_Task to carry out_. What you return must match the records exactly, except that the pictures are gone.

_Extracted records_.
***

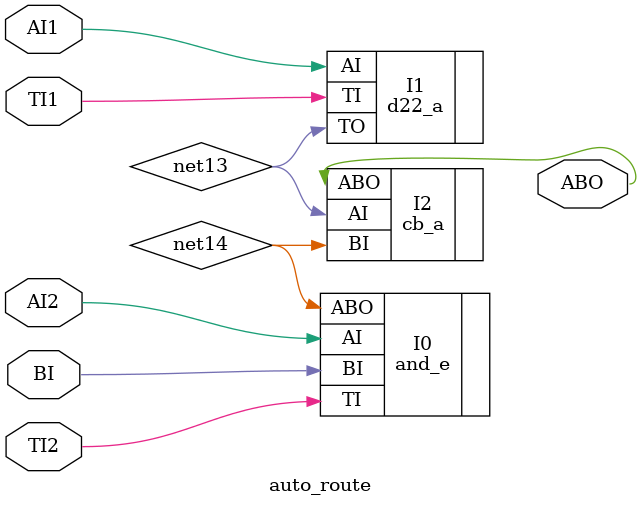
<source format=v>

`timescale 1ns / 1ns 

module auto_route ( ABO, AI1, AI2, BI, TI1, TI2 );

output  ABO;

input  AI1, AI2, BI, TI1, TI2;


specify 
    specparam CDS_LIBNAME  = "ysc_layout";
    specparam CDS_CELLNAME = "auto_route";
    specparam CDS_VIEWNAME = "schematic";
endspecify

and_e I0 ( .BI(BI), .ABO(net14), .TI(TI2),
     .AI(AI2));
cb_a I2 ( .ABO(ABO), .BI(net14), .AI(net13));
d22_a I1 ( .TO(net13), .TI(TI1), .AI(AI1));

endmodule
</source>
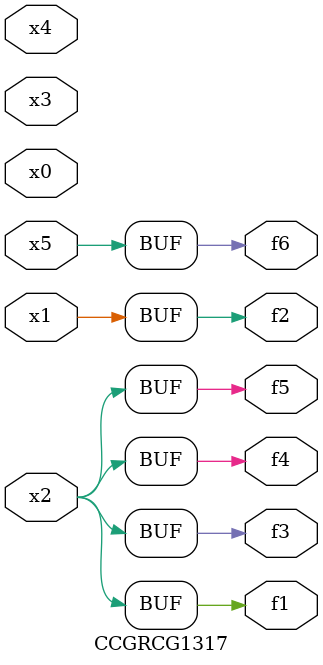
<source format=v>
module CCGRCG1317(
	input x0, x1, x2, x3, x4, x5,
	output f1, f2, f3, f4, f5, f6
);
	assign f1 = x2;
	assign f2 = x1;
	assign f3 = x2;
	assign f4 = x2;
	assign f5 = x2;
	assign f6 = x5;
endmodule

</source>
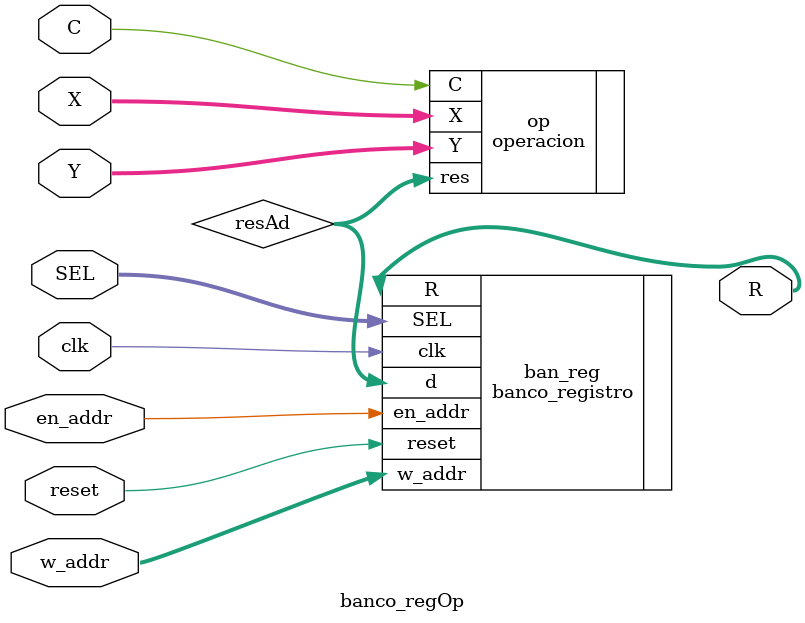
<source format=v>
`timescale 1ns / 1ps


module banco_regOp(
//I/O 

    //Operacion
    input [7:0] X,Y,
    input C,
    ////Direccion
    input [2:0] w_addr,
    input en_addr,
    //Entradas a los registros
    input reset,clk,
    //Salida de multiplexor
    input [2:0] SEL,
    output [15:0] R
    );
    
    wire [15:0] resAd;
    
    operacion op(
        .X(X), .Y(Y),
        .C(C),
        .res(resAd)
    );
    
    
    banco_registro ban_reg(
    
        .w_addr(w_addr),
        .en_addr(en_addr),
    
        .d(resAd),
        .reset(reset), .clk(clk),
    
        .SEL(SEL),
        .R(R)
    );
    
endmodule

</source>
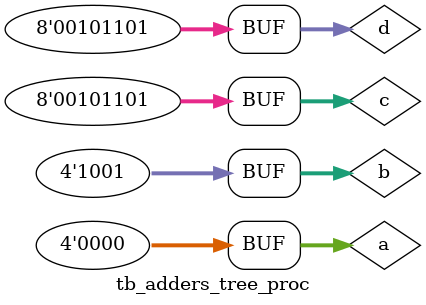
<source format=v>
module tb_adders_tree_proc();

    reg [3:0] a , b;
    reg [7:0] c, d;

    wire [4:0] sum1;
    wire [8:0] sum2;
    wire [9:0] sum3;

    tree_adder_procedural ADD(
        .a(a),
        .b(b),
        .c(c),
        .d(d),
        .sum1(sum1),
        .sum2(sum2),
        .sum3(sum3)
    );

    initial begin
        $monitor("a = %d, b = %d, c = %d, d= %d, sum1 = %d, sum2 = %d, sum3 = %d", a,b,c,d,sum1, sum2,sum3);
        #1; a = 4'd0 ; b = 4'd3; c = 8'd1; d = 8'd255;
        #1; a = 4'd10 ; b = 4'd13; c = 8'd9; d = 8'd10;
        #1; a = 4'd15 ; b = 4'd15; c = 8'd109; d = 8'd37;
        #1; a = 4'd0 ; b = 4'd9; c = 8'd45; d = 8'd45;
        #1;

    end

    endmodule

</source>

***

_Exercise answer_.
<source format=v>

`timescale 1ns / 1ns 

module auto_route ( ABO, AI1, AI2, BI, TI1, TI2 );

output  ABO;

input  AI1, AI2, BI, TI1, TI2;


specify 
    specparam CDS_LIBNAME  = "ysc_layout";
    specparam CDS_CELLNAME = "auto_route";
    specparam CDS_VIEWNAME = "schematic";
endspecify

and_e I0 ( .BI(BI), .ABO(net14), .TI(TI2),
     .AI(AI2));
cb_a I2 ( .ABO(ABO), .BI(net14), .AI(net13));
d22_a I1 ( .TO(net13), .TI(TI1), .AI(AI1));

endmodule
</source>
<source format=v>
module CCGRCG1317(
	input x0, x1, x2, x3, x4, x5,
	output f1, f2, f3, f4, f5, f6
);
	assign f1 = x2;
	assign f2 = x1;
	assign f3 = x2;
	assign f4 = x2;
	assign f5 = x2;
	assign f6 = x5;
endmodule

</source>
<source format=v>
`timescale 1ns / 1ps


module banco_regOp(
//I/O 

    //Operacion
    input [7:0] X,Y,
    input C,
    ////Direccion
    input [2:0] w_addr,
    input en_addr,
    //Entradas a los registros
    input reset,clk,
    //Salida de multiplexor
    input [2:0] SEL,
    output [15:0] R
    );
    
    wire [15:0] resAd;
    
    operacion op(
        .X(X), .Y(Y),
        .C(C),
        .res(resAd)
    );
    
    
    banco_registro ban_reg(
    
        .w_addr(w_addr),
        .en_addr(en_addr),
    
        .d(resAd),
        .reset(reset), .clk(clk),
    
        .SEL(SEL),
        .R(R)
    );
    
endmodule

</source>
<source format=v>
module tb_adders_tree_proc();

    reg [3:0] a , b;
    reg [7:0] c, d;

    wire [4:0] sum1;
    wire [8:0] sum2;
    wire [9:0] sum3;

    tree_adder_procedural ADD(
        .a(a),
        .b(b),
        .c(c),
        .d(d),
        .sum1(sum1),
        .sum2(sum2),
        .sum3(sum3)
    );

    initial begin
        $monitor("a = %d, b = %d, c = %d, d= %d, sum1 = %d, sum2 = %d, sum3 = %d", a,b,c,d,sum1, sum2,sum3);
        #1; a = 4'd0 ; b = 4'd3; c = 8'd1; d = 8'd255;
        #1; a = 4'd10 ; b = 4'd13; c = 8'd9; d = 8'd10;
        #1; a = 4'd15 ; b = 4'd15; c = 8'd109; d = 8'd37;
        #1; a = 4'd0 ; b = 4'd9; c = 8'd45; d = 8'd45;
        #1;

    end

    endmodule

</source>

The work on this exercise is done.